SELECTED EXCERPT Block Start
I reproduce below the full text of a writ petition I filed in public interest in the Delhi High Court along with two others on 17 March 2017.
Kapil Sibal, among the most eminent lawyers of India, is arguing this case.
We invoked Article 226 of the Constitution of India for challenging the validity of some of the provisions of the Criminal Law Amendment Act, 2013 which have made the anti-rape law draconian and easy-to-abuse.
The High Court has issued notice to the Central Government and set July 5, 2017 as the next date of hearing.
Kapil
has taken on this case pro bono because he saw merit in the arguments I put forth in the petition, which I drafted personally in consultation with and with inputs from lawyer friends.
Kapil is an old friend
.
We often disagree on important issues but it has not caused any bitterness on either side.
SELECTED EXCERPT Block End
EXTRACTED DATA Block Start
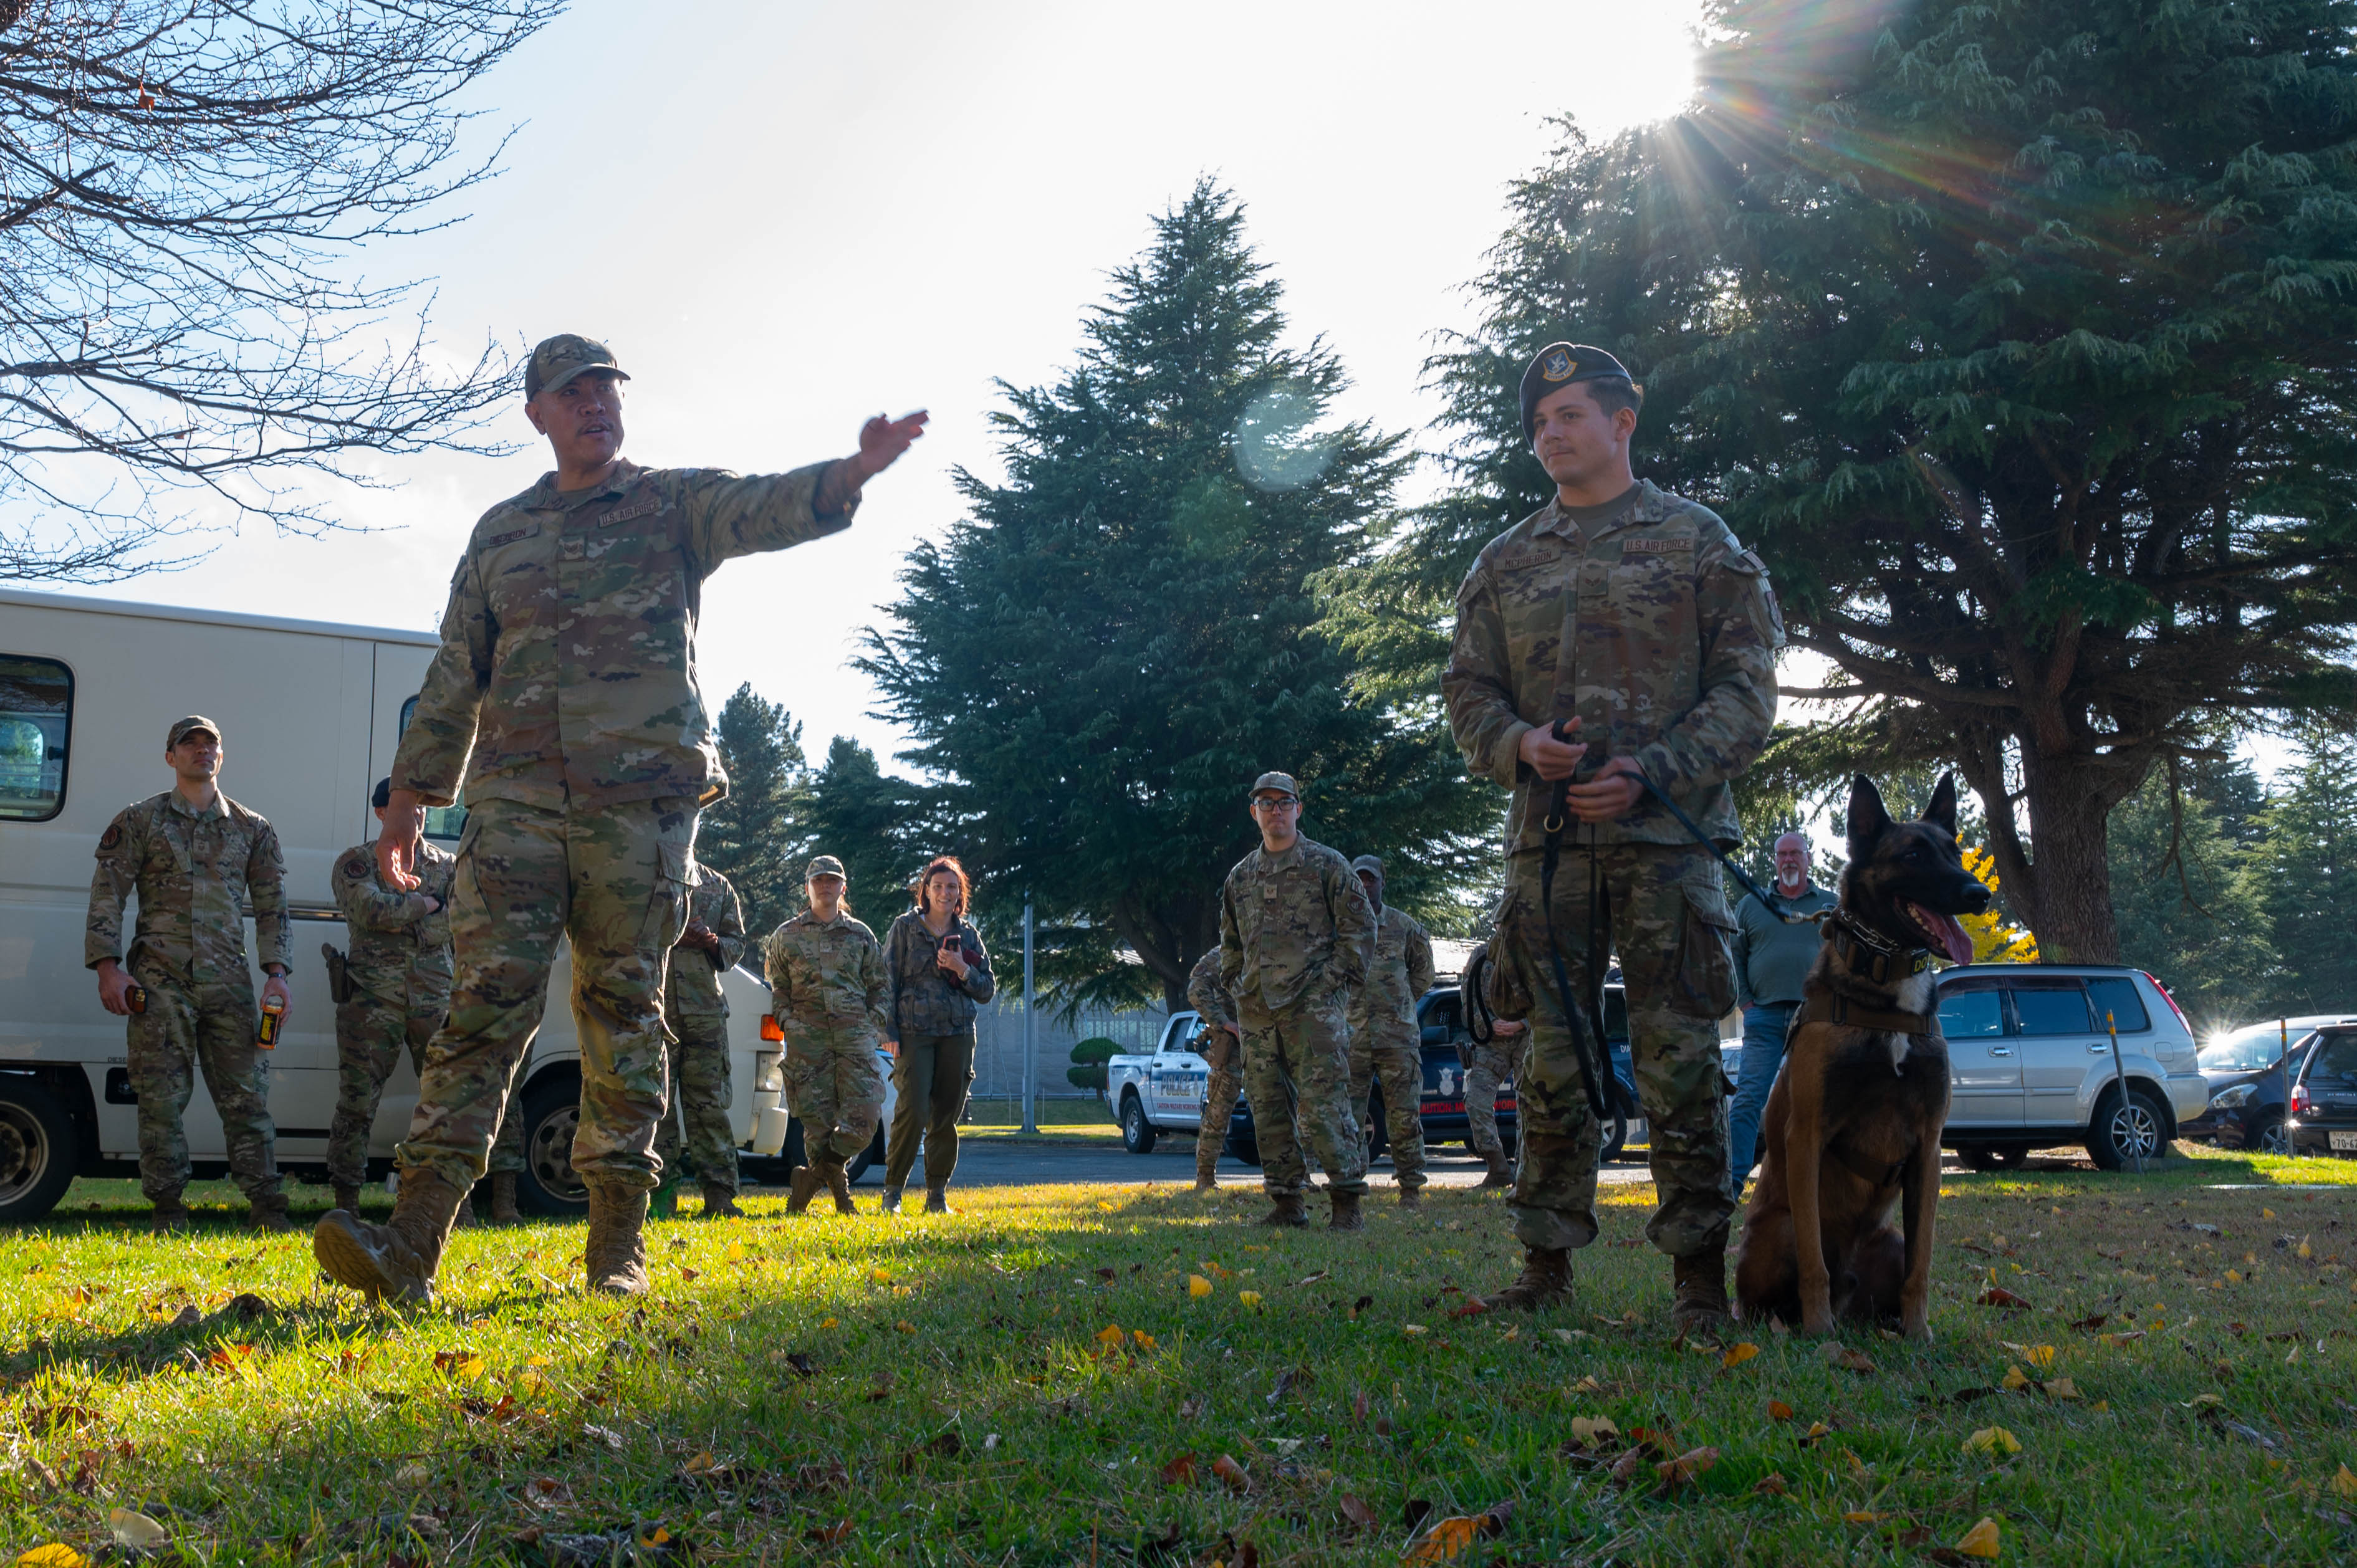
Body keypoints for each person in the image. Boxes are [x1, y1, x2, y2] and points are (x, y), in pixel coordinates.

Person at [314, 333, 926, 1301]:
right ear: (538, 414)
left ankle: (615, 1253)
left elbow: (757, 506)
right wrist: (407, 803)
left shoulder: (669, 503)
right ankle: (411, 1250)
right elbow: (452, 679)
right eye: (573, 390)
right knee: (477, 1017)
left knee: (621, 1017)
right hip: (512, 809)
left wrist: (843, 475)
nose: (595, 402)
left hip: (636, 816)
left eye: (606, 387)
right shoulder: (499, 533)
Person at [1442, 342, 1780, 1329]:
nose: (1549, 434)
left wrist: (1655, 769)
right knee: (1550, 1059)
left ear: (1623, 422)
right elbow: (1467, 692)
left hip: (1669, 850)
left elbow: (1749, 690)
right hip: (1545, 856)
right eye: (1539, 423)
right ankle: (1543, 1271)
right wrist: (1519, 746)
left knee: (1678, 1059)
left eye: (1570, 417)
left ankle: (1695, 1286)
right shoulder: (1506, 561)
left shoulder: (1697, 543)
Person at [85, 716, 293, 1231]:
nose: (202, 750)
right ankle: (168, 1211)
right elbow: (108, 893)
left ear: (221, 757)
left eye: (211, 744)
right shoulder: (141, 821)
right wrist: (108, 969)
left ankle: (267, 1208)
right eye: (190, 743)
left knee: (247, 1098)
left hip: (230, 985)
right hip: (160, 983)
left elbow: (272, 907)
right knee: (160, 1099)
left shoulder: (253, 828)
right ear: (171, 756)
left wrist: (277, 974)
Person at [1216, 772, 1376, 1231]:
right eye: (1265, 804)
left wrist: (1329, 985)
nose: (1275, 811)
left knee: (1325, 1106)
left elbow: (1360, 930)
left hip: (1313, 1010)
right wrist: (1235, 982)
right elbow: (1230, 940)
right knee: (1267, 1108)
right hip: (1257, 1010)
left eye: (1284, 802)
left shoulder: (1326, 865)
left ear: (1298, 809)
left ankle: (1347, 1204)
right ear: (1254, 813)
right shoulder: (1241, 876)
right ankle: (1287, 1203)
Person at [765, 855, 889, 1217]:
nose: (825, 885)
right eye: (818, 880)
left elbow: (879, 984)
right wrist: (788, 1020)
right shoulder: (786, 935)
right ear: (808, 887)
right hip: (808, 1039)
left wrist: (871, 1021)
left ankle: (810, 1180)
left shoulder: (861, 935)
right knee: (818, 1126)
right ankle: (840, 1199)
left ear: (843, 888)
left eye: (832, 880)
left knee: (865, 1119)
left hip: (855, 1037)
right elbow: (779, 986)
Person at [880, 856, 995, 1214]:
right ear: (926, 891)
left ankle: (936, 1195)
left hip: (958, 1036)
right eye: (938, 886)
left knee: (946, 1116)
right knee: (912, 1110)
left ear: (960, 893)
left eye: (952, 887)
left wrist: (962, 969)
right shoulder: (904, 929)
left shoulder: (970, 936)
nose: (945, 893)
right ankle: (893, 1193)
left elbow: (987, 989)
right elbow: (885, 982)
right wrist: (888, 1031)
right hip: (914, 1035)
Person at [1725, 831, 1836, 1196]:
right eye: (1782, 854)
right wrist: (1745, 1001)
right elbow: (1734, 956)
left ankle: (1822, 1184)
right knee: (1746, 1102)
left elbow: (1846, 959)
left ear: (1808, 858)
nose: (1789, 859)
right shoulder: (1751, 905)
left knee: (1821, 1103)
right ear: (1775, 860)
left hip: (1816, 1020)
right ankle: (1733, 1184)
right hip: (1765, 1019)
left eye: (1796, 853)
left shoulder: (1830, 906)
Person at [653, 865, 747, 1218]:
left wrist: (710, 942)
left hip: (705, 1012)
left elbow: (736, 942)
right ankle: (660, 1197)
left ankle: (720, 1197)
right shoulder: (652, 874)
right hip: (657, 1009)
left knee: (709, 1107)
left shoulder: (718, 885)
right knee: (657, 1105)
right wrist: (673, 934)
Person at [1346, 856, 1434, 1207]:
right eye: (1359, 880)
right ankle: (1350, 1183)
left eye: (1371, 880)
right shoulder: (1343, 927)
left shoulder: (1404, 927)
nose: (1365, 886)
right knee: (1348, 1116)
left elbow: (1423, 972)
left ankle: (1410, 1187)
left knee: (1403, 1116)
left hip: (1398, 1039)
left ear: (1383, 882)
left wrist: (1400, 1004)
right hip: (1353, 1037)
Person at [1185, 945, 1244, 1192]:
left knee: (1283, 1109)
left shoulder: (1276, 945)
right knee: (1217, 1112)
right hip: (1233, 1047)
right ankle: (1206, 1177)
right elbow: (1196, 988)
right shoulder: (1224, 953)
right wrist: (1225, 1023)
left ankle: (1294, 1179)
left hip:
EXTRACTED DATA Block End
EXERCISES TO COMPLETE:
A. According to the passage on the writ petition, which article of the Constitution of India was invoked?
B. Quote the passage on the writ petition between "Kapil Sibal, among" and "draconian and easy-to-abuse.", inclusive.

LIST OF SOLUTIONS:
A. Article 226 of the Constitution of India.

B.
Kapil Sibal, among the most eminent lawyers of India, is arguing this case.
We invoked Article 226 of the Constitution of India for challenging the validity of some of the provisions of the Criminal Law Amendment Act, 2013 which have made the anti-rape law draconian and easy-to-abuse.